Excerpt:

-- -- --

# Questions Regarding Brine Shrimp Eggs



## nagukush (Mar 13, 2008)

Hi Friends !

I hope all is well and great !

Had a few doubts / clarifications regarding Brine Shrimp Eggs and just wanted to request you all to kindly guide me a little on these questions-

1. I've bought a tin of Decapsulated Brine Shrimp eggs from a local manufacturer here in India and I want to feed it to my Brichardi Fry but I'm a little doubtful if the eggs are decapsulated properly. I've heard that if they're not decapsulated properly, they can be dangerous (if fed unhatched) and may even kill the fish - Just wanted to know if there is any way to find if these are decapsulated properly and if they are safe to feed directly to the fish. Kindly guide me.

-- -- --

Entries supplied:
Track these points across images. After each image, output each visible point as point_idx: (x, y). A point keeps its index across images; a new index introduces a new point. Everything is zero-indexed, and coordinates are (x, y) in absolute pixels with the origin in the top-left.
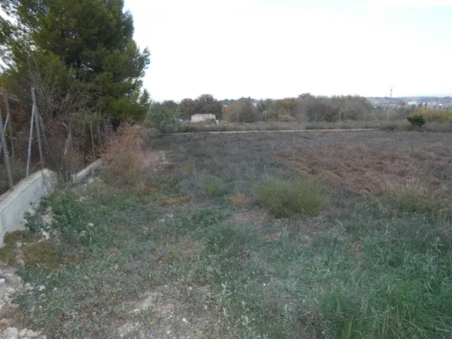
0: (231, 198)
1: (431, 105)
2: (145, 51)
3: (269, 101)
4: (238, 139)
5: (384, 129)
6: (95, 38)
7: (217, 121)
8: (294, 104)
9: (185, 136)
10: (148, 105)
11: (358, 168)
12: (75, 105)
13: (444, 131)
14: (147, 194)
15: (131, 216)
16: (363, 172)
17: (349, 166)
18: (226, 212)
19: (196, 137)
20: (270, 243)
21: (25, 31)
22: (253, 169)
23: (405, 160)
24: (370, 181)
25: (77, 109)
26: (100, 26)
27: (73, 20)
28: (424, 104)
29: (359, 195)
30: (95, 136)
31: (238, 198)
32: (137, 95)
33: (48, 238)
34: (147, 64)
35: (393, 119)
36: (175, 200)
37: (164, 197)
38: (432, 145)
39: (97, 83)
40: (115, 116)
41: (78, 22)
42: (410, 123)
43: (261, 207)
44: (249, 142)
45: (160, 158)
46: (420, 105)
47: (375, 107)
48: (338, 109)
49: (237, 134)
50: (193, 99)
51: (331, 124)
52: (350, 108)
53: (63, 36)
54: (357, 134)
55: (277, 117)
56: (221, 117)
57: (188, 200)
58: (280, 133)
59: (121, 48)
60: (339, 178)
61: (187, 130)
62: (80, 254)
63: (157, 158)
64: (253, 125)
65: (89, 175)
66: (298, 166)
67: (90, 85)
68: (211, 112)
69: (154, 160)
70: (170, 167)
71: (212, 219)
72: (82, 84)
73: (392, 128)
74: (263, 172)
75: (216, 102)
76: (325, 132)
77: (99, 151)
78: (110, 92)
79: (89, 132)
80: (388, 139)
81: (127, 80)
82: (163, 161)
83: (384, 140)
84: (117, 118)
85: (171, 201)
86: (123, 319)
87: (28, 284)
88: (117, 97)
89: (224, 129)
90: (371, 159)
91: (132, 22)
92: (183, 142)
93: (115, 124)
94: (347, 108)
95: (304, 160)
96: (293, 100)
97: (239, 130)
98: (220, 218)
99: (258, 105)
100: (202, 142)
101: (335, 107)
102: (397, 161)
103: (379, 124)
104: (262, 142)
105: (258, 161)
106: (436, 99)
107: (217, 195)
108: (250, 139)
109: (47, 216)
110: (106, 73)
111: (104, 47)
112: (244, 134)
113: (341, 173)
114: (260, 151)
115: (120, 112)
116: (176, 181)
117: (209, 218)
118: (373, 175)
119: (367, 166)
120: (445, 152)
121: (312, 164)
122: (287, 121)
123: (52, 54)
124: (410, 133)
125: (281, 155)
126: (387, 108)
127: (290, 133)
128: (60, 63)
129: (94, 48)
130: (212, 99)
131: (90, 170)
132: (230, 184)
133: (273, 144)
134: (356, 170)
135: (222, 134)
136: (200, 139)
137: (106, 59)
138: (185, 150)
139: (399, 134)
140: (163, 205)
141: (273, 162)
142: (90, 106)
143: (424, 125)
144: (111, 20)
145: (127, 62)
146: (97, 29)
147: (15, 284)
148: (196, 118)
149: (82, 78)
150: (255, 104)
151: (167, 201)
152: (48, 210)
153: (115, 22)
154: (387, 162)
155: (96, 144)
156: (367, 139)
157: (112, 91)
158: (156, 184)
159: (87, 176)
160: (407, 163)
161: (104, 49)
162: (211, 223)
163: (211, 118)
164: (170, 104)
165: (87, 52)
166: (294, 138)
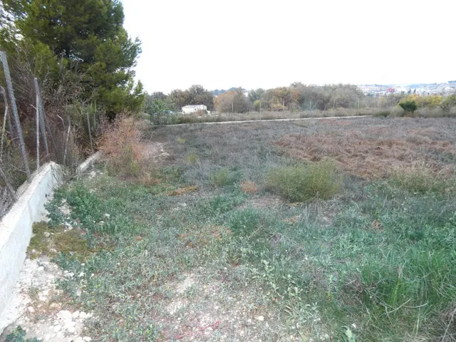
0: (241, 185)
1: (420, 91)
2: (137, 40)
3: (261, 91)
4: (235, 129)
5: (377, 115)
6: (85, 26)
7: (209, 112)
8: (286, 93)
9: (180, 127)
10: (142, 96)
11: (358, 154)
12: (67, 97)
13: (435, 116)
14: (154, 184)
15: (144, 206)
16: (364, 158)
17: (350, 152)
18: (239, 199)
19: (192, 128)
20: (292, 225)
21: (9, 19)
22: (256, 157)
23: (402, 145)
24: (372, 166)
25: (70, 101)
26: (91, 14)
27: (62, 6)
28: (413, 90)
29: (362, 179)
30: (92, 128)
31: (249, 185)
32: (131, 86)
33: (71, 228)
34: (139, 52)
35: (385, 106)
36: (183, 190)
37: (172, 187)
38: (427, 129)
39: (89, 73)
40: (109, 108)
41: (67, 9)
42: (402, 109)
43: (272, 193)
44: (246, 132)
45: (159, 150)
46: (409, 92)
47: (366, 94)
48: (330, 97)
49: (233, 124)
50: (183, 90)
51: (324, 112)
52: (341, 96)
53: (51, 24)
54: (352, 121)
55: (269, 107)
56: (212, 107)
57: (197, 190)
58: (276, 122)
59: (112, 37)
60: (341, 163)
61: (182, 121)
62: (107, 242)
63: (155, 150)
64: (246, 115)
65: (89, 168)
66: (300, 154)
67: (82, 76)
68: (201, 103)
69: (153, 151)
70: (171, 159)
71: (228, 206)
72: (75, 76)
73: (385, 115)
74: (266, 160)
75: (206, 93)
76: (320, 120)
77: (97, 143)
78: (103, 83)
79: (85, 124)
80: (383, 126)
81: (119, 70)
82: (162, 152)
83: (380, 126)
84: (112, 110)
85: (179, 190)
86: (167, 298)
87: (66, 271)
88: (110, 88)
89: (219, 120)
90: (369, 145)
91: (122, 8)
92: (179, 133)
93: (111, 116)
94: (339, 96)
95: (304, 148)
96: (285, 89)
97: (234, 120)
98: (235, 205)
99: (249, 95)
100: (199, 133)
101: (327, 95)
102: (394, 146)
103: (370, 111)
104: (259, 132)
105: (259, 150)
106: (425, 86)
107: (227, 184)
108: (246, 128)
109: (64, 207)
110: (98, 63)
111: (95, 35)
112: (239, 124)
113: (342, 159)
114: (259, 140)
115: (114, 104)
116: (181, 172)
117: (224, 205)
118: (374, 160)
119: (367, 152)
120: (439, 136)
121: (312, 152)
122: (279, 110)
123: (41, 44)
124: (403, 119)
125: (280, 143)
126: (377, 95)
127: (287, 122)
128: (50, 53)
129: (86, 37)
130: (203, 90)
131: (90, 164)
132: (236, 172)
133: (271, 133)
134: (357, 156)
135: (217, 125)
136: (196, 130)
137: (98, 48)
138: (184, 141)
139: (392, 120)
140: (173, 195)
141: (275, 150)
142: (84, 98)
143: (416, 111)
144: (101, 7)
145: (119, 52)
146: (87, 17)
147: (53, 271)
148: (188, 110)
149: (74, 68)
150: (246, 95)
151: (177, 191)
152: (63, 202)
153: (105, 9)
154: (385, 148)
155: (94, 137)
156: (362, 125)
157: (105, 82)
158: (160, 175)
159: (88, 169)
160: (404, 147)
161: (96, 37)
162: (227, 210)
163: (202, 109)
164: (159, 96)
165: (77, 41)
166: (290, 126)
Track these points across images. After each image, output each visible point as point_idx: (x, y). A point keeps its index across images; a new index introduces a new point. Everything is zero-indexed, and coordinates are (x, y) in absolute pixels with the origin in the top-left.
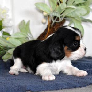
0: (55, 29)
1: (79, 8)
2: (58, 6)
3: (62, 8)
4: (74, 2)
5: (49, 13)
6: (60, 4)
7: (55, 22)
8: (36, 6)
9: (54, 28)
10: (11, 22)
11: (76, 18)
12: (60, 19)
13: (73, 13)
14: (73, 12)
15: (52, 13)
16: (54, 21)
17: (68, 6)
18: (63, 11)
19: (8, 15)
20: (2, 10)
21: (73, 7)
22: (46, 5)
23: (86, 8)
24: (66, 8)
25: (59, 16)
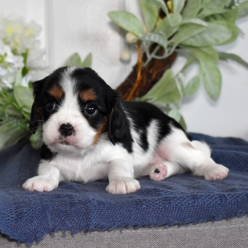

-- -- --

Set of tasks:
a - Print the passage of the brine shrimp egg thread between "## nagukush (Mar" and "Kindly guide me.", inclusive.
b - Carry on the forum thread about brine shrimp eggs from its last sentence.

Task-by-task outputs:
a -
## nagukush (Mar 13, 2008)

Hi Friends !

I hope all is well and great !

Had a few doubts / clarifications regarding Brine Shrimp Eggs and just wanted to request you all to kindly guide me a little on these questions-

1. I've bought a tin of Decapsulated Brine Shrimp eggs from a local manufacturer here in India and I want to feed it to my Brichardi Fry but I'm a little doubtful if the eggs are decapsulated properly. I've heard that if they're not decapsulated properly, they can be dangerous (if fed unhatched) and may even kill the fish - Just wanted to know if there is any way to find if these are decapsulated properly and if they are safe to feed directly to the fish. Kindly guide me.

b -
2. Also the manufacturer says that these can e hatched if prefered - I thought decapsulated eggs couldnt be hatched - is this true ?

3. What is the proper salt / water ratio to hatch normal brine shrimp eggs efficiently ?

Kindly guide me regarding the above questions.
Regards and Care
Kush


----------



## nagukush (Mar 13, 2008)

Friends, kindly guide me.

Also can Decapsulated Brine Shrimp Eggs be hatched ?


----------



## bartoli (May 8, 2006)

Have you tried Googling "Decapsulated Brine Shrimp Eggs"?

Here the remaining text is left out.